Rishi opened the debate to the floor and the first questioner asked about the practicalities of AI. Elon seemed a bit stumped, so Rishi offered an example. He said that AI would speed up the sluggish processes of the gov.uk platform. As an example, he suggested that international travellers with lost documentation could get their paperwork replaced more quickly. Elon chipped in here. He said that AI would be ‘like having a very smart friend you can ask anything: how to make anything, how to solve any problem.’
This was highly revealing. Elon didn’t say that our ‘very smart friend’ would be able to deliver the end-product. Our friend will merely be able to describe how it might be done. But we already have Alexa to explain to us ‘how to make a biscuit,’ for example.

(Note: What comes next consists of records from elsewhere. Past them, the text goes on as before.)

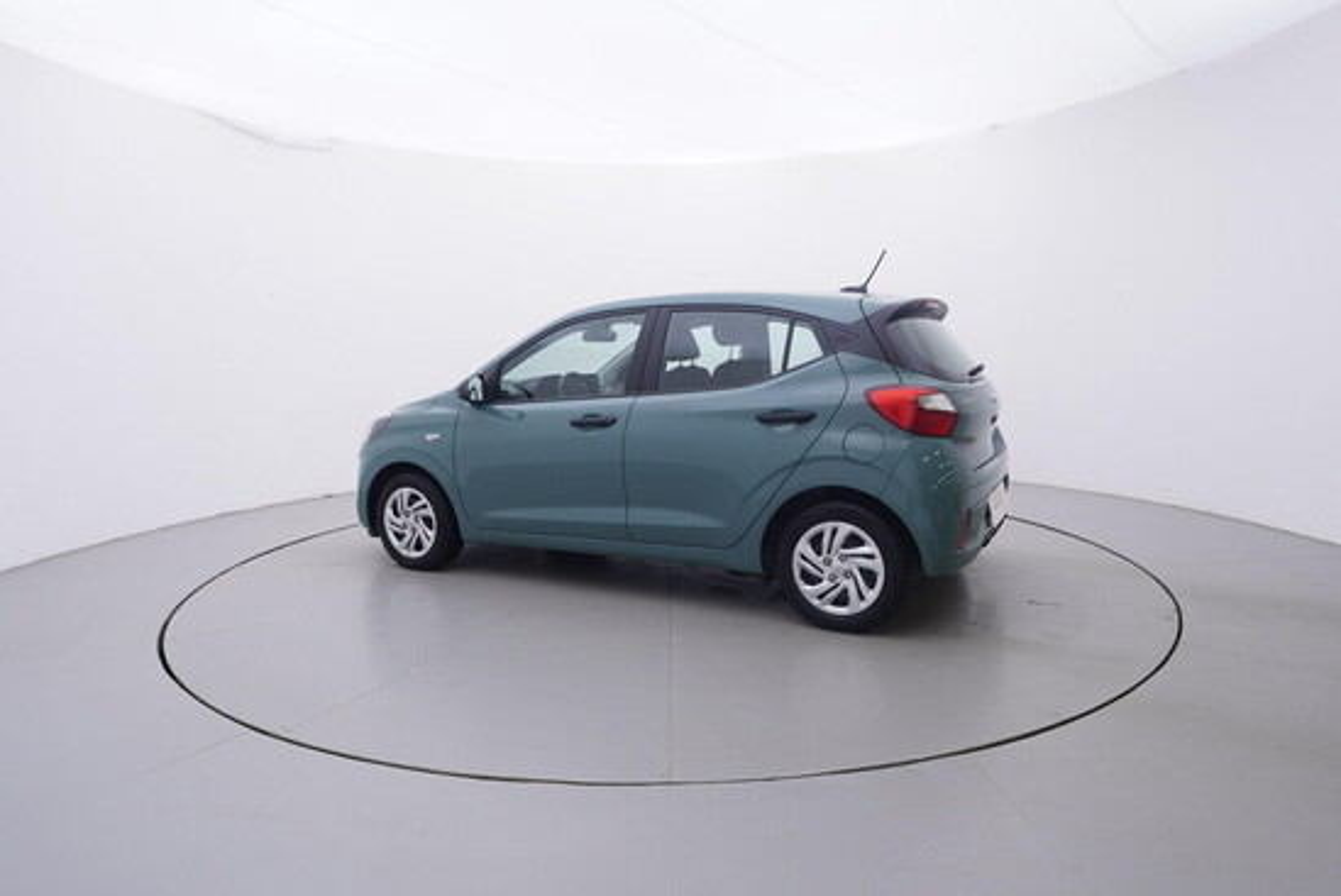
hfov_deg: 77.3
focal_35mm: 22
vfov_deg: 56.2
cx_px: 670
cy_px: 448
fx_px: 839
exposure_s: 1/80
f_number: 5
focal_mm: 15
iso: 200
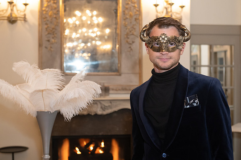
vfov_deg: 24.2
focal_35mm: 56
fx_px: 375
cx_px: 120
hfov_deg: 35.6
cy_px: 80
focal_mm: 56
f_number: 4
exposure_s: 1/200
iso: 4000
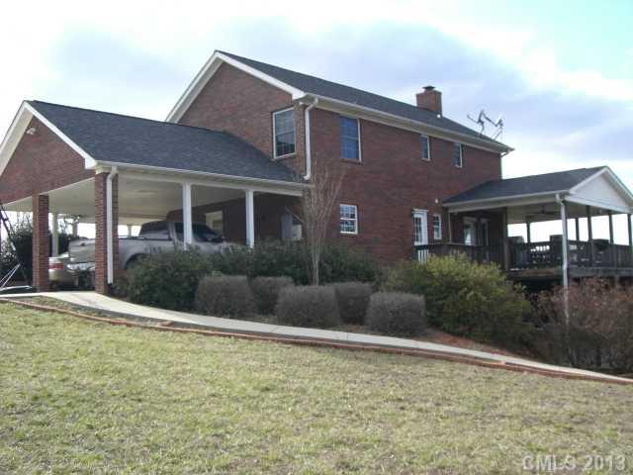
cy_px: 238
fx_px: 695
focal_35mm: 38
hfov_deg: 49.0
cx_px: 316
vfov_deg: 37.7
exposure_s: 1/160
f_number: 4.3
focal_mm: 6.2
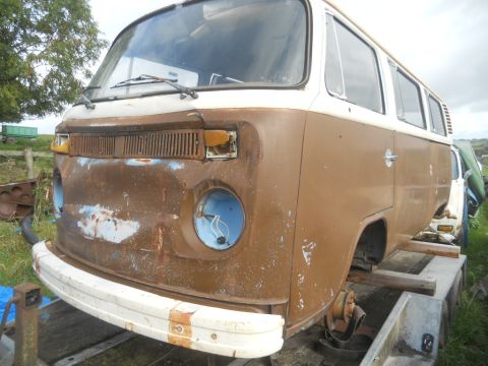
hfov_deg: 65.3
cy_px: 183
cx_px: 244
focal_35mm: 27
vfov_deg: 51.4
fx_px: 381
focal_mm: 4.9
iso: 80
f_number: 3.2
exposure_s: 1/250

What we need is the biscuit itself, delivered on a plate, fresh from the oven. The prospect of Alexa performing such mundane chores seems as remote as ever.
To some of us, this is no surprise. In the 1970s, the world was told that a new ‘magical genie’ would replace all manual jobs by the year 2000. This invention was called the ‘silicon chip’, and the experts spoke of its revolutionary potential in the same tones of wonder and apprehension that were used by Elon and Rishi yesterday. But the transformation didn’t materialise. Half a century later we still have the most elementary tasks (like vacuuming carpets or cleaning windows) being performed by humans not robots. Beneath the bluster, there’s little proof that manual labour is about to be effaced from the human experience.
Elon was asked about the threat to X (formerly Twitter) from fraudulent accounts. And he suddenly became animated and specific. ‘That could be an insurmountable problem next year,’ he said. He explained that it was pointless asking users ‘to identify traffic lights’ because bots have been trained to be ‘a better human than a human.’ His solution is to protect his business by charging users 43 cents each. ‘That makes it expensive if you have a billion bots. You run out of stolen credit cards pretty quickly.’
That was an astonishing admission. AI has failed to meet one of its very first challenges. Rather than neutralising bots with ‘digital superintelligence’, as he calls it, Elon will use fiscal muscle instead. And the money to will not be provided by him. We’re paying for it. Nothing new there either.